Thursday, January 29, 2015

5 Quick Steps To Understand Algebra Expression




Algebra is known as another language of mathematics. It is the simplest language in mathematics, which is mostly used in real world situations. Almost all math tutors startup tutoring with algebra as it is a simplest form of mathematics. Algebra expressions are very important to understand.

Definition:

An algebra expression includes variables, constants and mathematical operations (plus, mines, etc). Algebra expressions are one or more algebraic terms in a phrase.



Below you can find 5 quick and easy ways to understand the algebra expressions.   

Step 1:

To understand an algebraic expression first understands the concepts of variable and constant. These two concepts are the base of the all algebra expressions.

“Letters like x, y, z and a, b, c represent variables in algebra expressions”.

“The terms in algebraic expression that contain only numbers are called constant”

Step 2:

Next important step is, understand the concept of co-efficient and number system. “The coefficients are the number of term with variables”.

For example: 2x^2+2y+7xy+6

Here the coefficient of the first term, second and third term are 2,2 and 7 respectably

Step 3:

An algebra expression can be in the form of words. Understand the translating word into algebra expressions. For examples plus sign (+) can we written in many word form like “the sum of, times, etc”. Learn algebra mathematics vocabulary before you start understanding algebra expressions.

Step 4:

Use P.E.M.D.A.S (Parenthesis, Exponents, Multiplication, Division, Addition, Subtraction) method to solve algebraic expressions.  

Step 5:

Combine all like terms “Like terms are those terms which contain the same powers of same variables. They can have different coefficients” and solve the expression.  

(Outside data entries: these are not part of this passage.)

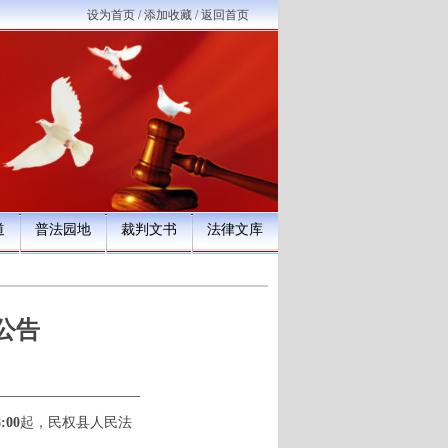
设为首页
/
添加收藏
/
返回首页
道
普法园地
裁判文书
法律文库
公告
:00
起，民权县人民法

Follow these simple steps to understand the algebra expressions. To know more about it click here.   

Tuesday, January 20, 2015

5 Easy Steps To Understand Angles




The angle is one of the most important parts of mathematics. The angles are founded by kingdoms in Mercia. It plays an essential part in geometry. The concepts of geometry helps us to understand angles quickly.

Definition:

An angle is a geometric figure that has two arms and a common vertex.

There are quick 5 steps to understand angles in mathematics,

1: Learn types of the angles

The very initial steps to learn angles are understand the types of the angles. The basic angles in geometry are right angle, acute angle, obtuse angle, reflex angle, straight angle and so on.


2: Properties of angles

Each type of angle has some unique properties. Understand properties of the each angle. For examples, if the angle measure of any object is exactly 90 degrees, then it is said to be a right angle. An angle less than 90 degrees is called an acute angle.

3: Identify an angle

Learn identifying angles. An angle can be identified in two ways. First just by the vertex second the three points that define the angle followed by the angle symbol.  

4: Angles uses in real life

The most frequently used angles are 90 degrees and 180 degrees. Angles are used in construction, drafting, engineering, surveying, construction, navigation and much more.

5: Construction of angles

After understating the real life uses of angles, learn how to construct an angle. There are many way construct an angle. Practice construction of positive and negative angle.

Follow these five quick ways to understand the concepts of angles in mathematics. To know more about angle take geometry help.